Mi sono pertanto approcciato a "la grande partita" con una certa emozione, in buona parte ripagata da un piacevole biopic di stampo classico degno di nota, con qualche retrogusto amaro.
Fra le luci un Tobey Maguire in grande spolvero, capace di dare vita a un credibile Bobby Fischer, con tutte le paranoie e i disturbi del campione americano e una regia che si prende i suoi tempi senza strafare e che sa come raccontare una storia.
Fra le ombre un basso approfondimento degli altri oersonaggi, tipico dei film patriottico-sportivi in cui quello che vince l'oro fa la storia, mentre tutti gli altri che in anni differenti hanno vinto e rivinto l'oro, sono da dimenticare.
E poi c'è quella immensa difficoltà di narrare nelle biografie di menti brillanti la loro grandezza a spettatori comuni.
Anche qui si sceglie di rinunciare a spiegare in cosa fosse grande preferendo farlo intuire con pochi cenni grossolani e indugiare piuttosto sugli eccessi, sulla mente spezzata, sugli affetti: cose che tutti possono capire ma che non dicono niente del perdonaggio.
Come in "a beautiful mind" in cui il contributo di Nash alla matematica sembra ridursi a equazioni scritte sui vetri col cancellino mentre per spiegare la sua teoria sulle dinamiche dominanti viene inventato un aneddoto su come raccattare gnocca al bar.
Anche qui, come anche nella piacevole serie "la regina degli scacchi" , si racconta il protagonista, le sue debolezze, le vittorie ma non si parla di scacchi.
Eppure Fischer, che durante la sua carriera aveva giocato quasi esclusivamente partenze di pedone 1.e4, dicendo che questa prima mossa fosse "empiricamente la migliore" durante le 750 partite di torneo prima della sesta partita chiave con Spassky, spiazzando l'intero mondo scacchistico decise una apertura inglese (1.c4).
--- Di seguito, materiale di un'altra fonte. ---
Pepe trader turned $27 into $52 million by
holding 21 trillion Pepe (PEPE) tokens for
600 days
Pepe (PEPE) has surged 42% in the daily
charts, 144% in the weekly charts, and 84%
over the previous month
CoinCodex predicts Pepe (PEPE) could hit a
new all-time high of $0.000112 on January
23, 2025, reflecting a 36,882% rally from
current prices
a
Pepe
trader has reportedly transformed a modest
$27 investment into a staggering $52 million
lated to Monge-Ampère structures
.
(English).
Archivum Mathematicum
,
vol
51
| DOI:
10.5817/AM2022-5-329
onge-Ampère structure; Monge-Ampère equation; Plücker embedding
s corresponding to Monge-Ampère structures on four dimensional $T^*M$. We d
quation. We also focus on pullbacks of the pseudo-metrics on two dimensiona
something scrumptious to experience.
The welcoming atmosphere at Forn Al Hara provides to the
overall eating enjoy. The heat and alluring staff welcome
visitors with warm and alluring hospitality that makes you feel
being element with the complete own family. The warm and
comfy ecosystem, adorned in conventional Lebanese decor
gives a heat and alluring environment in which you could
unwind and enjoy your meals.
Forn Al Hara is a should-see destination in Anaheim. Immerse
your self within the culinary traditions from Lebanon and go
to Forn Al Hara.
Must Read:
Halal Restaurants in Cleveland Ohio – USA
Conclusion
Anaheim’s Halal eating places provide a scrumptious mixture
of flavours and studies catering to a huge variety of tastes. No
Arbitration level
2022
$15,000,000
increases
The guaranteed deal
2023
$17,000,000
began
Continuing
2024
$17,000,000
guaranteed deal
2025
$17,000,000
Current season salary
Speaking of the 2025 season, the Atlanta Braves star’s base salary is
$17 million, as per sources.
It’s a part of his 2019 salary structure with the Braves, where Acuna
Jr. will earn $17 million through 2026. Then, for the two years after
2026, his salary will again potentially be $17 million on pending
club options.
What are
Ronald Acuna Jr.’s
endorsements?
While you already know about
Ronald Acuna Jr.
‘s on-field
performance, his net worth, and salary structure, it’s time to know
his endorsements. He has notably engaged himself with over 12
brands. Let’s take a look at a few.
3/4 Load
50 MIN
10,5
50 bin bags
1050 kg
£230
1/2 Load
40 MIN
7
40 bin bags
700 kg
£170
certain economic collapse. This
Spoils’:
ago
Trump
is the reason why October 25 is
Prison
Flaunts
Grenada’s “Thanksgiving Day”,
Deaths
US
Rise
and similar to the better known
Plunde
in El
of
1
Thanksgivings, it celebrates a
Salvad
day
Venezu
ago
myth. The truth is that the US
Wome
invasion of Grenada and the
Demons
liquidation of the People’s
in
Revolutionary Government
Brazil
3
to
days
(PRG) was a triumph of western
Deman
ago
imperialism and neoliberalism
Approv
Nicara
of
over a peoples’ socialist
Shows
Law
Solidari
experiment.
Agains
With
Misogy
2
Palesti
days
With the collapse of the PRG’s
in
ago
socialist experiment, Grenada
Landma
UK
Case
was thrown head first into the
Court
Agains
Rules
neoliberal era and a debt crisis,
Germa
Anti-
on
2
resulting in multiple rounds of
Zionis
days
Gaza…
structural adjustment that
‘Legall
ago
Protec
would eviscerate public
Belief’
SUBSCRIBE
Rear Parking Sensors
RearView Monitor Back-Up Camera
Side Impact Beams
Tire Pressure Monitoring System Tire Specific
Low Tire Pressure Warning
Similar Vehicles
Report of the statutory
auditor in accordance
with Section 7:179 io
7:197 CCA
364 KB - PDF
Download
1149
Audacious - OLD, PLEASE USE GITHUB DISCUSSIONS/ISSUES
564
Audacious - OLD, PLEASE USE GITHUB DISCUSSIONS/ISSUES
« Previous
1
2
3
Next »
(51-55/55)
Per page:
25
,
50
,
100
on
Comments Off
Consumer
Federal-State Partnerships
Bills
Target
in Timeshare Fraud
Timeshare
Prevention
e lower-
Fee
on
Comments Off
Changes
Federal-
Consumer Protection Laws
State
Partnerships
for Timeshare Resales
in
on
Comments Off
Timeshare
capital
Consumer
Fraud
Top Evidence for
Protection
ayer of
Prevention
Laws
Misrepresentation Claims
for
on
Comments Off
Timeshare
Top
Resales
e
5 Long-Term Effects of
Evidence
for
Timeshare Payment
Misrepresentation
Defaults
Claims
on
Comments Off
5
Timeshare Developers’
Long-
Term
Come se avesse finto per anni per giocarsi il colpo da maestro; una partita inedita su cui l'avversario non lo aveva studiato, in una finale preparata da una vita come il gioco di prestigio dei maghi di Nolan in 'the prestige" il cui trucco parte da lontano, da una vita di sacrifici mirata a un punto ben pianificato nel futuro.
Ecco, mi piacerebbe che per una volta non si andasse sempre al ribasso e si provasse a innalzare chi ascolta dandogli almeno qualche strumento per osare di più, per spiegare di più e per dare un vero tributo a ciò che menti brillanti hanno fatto veramente.